- _DATASET ENTRIES_:
---+---

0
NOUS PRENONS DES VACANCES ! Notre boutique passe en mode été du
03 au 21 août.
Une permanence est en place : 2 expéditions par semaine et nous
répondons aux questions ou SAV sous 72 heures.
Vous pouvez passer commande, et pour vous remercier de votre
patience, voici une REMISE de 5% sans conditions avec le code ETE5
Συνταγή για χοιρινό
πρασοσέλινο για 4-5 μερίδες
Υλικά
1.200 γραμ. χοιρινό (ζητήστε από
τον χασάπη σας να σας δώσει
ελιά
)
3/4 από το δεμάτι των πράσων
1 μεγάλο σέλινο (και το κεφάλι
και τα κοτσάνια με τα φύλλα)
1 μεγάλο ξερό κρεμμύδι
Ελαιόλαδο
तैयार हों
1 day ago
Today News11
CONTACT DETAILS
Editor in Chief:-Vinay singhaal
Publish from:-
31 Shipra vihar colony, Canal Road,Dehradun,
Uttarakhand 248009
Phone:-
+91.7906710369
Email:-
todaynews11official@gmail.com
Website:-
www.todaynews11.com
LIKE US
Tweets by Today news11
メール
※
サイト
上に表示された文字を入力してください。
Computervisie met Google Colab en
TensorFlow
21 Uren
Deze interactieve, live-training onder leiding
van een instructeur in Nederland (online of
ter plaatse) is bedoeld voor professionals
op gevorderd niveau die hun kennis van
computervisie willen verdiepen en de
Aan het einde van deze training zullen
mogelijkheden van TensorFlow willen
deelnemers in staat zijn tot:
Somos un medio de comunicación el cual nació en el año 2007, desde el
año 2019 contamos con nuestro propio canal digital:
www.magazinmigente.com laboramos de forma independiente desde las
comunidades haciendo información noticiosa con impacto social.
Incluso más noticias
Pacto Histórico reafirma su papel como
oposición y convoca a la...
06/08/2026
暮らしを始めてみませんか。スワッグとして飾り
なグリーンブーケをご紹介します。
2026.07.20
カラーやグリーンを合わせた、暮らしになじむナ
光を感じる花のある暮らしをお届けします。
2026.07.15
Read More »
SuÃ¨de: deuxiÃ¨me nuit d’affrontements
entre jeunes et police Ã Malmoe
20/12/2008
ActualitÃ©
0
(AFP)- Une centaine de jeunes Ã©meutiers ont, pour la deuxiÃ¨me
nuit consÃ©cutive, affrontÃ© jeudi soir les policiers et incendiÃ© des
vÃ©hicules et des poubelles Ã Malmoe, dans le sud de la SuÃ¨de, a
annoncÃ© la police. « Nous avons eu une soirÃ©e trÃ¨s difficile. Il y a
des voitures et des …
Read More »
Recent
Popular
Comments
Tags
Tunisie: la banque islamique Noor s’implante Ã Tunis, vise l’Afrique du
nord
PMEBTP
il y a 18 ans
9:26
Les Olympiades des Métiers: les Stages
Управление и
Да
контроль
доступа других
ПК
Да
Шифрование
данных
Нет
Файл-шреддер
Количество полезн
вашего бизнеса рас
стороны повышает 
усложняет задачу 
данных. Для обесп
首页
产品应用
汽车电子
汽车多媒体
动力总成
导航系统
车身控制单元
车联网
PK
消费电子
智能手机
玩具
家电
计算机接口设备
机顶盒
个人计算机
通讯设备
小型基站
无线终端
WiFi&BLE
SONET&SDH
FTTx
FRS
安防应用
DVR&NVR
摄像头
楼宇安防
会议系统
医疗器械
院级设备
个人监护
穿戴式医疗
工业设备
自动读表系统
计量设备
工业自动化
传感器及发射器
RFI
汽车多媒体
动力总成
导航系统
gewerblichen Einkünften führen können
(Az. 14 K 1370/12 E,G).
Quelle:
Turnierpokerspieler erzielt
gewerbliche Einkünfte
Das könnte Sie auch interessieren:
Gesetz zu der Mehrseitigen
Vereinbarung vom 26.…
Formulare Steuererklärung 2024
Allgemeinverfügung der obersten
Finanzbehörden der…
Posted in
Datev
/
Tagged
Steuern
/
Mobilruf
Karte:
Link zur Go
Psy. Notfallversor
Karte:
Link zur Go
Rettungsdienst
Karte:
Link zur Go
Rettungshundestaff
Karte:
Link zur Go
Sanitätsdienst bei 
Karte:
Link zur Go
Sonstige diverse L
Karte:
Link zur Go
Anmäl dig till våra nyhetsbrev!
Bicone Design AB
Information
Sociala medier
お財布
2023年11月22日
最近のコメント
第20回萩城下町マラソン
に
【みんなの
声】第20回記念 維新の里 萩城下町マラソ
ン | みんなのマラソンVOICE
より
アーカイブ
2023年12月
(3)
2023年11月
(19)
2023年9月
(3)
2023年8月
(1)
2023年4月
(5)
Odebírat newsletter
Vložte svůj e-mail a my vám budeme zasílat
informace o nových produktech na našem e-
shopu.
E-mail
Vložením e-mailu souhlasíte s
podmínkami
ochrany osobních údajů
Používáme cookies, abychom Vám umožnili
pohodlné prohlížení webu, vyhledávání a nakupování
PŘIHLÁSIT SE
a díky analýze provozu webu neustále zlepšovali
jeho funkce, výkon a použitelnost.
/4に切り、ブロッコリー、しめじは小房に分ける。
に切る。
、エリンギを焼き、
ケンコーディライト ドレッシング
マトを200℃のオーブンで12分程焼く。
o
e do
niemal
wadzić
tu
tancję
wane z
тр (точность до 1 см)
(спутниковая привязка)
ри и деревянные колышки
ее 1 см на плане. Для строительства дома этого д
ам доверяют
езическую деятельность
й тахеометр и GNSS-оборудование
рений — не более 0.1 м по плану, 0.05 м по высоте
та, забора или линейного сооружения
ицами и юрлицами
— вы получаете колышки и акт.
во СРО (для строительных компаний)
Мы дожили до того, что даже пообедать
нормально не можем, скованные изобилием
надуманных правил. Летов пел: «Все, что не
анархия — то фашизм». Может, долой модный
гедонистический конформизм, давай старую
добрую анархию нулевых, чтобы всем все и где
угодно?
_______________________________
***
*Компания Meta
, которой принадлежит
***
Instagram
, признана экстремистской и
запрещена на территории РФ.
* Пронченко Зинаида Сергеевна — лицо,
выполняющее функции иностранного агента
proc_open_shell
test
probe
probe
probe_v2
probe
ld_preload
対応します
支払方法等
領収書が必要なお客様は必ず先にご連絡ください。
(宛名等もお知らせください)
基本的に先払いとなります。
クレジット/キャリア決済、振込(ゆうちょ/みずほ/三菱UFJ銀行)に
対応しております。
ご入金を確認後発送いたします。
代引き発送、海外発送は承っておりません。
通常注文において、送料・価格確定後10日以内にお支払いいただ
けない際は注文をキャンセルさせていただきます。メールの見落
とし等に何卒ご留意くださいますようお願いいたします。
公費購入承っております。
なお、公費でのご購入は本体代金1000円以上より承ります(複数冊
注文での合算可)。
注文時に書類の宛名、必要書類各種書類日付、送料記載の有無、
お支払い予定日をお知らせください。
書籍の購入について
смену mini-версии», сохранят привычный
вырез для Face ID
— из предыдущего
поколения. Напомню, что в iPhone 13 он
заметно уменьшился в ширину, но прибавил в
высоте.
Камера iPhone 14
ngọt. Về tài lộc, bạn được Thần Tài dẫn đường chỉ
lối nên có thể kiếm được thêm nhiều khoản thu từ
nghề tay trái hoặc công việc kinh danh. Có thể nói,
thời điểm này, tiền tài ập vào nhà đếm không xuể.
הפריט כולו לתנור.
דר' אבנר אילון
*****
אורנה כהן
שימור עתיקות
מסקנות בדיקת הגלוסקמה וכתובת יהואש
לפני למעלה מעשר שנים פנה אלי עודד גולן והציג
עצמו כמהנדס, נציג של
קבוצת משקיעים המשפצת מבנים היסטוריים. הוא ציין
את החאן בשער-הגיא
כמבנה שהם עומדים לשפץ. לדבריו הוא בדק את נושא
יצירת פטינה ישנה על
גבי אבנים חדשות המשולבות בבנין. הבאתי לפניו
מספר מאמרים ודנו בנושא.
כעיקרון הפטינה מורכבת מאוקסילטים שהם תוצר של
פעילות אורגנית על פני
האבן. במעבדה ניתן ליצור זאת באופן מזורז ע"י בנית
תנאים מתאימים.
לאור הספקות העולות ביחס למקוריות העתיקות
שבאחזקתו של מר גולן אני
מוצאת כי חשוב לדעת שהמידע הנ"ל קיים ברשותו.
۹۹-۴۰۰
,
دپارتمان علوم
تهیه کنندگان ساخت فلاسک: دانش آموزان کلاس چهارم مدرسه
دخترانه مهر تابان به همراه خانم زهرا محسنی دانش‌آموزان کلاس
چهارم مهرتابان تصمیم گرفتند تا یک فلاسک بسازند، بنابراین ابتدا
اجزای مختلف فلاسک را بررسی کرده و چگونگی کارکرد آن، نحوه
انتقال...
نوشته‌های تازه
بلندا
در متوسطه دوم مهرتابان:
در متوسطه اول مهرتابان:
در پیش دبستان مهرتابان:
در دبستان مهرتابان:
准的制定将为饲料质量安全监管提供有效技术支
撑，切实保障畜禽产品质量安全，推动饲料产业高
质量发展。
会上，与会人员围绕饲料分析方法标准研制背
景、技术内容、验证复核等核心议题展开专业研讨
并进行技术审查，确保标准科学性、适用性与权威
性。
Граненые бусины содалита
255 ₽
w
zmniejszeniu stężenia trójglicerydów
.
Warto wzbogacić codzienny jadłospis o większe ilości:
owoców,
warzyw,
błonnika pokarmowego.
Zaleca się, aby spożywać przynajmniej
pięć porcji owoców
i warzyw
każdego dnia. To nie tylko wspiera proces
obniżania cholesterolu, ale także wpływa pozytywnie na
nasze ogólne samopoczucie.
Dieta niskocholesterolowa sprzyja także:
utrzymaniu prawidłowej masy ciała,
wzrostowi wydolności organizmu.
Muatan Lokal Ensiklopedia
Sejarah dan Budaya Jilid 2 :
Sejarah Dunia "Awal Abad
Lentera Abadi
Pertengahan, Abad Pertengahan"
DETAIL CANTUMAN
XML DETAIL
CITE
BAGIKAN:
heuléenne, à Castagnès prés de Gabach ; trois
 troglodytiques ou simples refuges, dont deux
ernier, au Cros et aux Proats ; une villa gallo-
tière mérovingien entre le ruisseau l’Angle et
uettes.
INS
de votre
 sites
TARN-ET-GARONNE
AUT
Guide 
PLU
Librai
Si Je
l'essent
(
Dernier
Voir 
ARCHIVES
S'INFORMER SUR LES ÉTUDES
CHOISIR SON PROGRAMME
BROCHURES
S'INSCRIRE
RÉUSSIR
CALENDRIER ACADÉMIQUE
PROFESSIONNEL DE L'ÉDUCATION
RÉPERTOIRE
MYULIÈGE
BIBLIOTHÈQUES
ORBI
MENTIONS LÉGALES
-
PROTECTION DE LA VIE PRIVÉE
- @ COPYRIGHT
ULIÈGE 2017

---+---

- _TASK TO CARRY OUT_:
Edit the data from the first line up to and including the line with "Incluso más noticias", and replace "Editor in Chief" with "Managing Editor". Leave everything else unchanged.

- _RESULT BELOW_:
0
NOUS PRENONS DES VACANCES ! Notre boutique passe en mode été du
03 au 21 août.
Une permanence est en place : 2 expéditions par semaine et nous
répondons aux questions ou SAV sous 72 heures.
Vous pouvez passer commande, et pour vous remercier de votre
patience, voici une REMISE de 5% sans conditions avec le code ETE5
Συνταγή για χοιρινό
πρασοσέλινο για 4-5 μερίδες
Υλικά
1.200 γραμ. χοιρινό (ζητήστε από
τον χασάπη σας να σας δώσει
ελιά
)
3/4 από το δεμάτι των πράσων
1 μεγάλο σέλινο (και το κεφάλι
και τα κοτσάνια με τα φύλλα)
1 μεγάλο ξερό κρεμμύδι
Ελαιόλαδο
तैयार हों
1 day ago
Today News11
CONTACT DETAILS
Managing Editor:-Vinay singhaal
Publish from:-
31 Shipra vihar colony, Canal Road,Dehradun,
Uttarakhand 248009
Phone:-
+91.7906710369
Email:-
todaynews11official@gmail.com
Website:-
www.todaynews11.com
LIKE US
Tweets by Today news11
メール
※
サイト
上に表示された文字を入力してください。
Computervisie met Google Colab en
TensorFlow
21 Uren
Deze interactieve, live-training onder leiding
van een instructeur in Nederland (online of
ter plaatse) is bedoeld voor professionals
op gevorderd niveau die hun kennis van
computervisie willen verdiepen en de
Aan het einde van deze training zullen
mogelijkheden van TensorFlow willen
deelnemers in staat zijn tot:
Somos un medio de comunicación el cual nació en el año 2007, desde el
año 2019 contamos con nuestro propio canal digital:
www.magazinmigente.com laboramos de forma independiente desde las
comunidades haciendo información noticiosa con impacto social.
Incluso más noticias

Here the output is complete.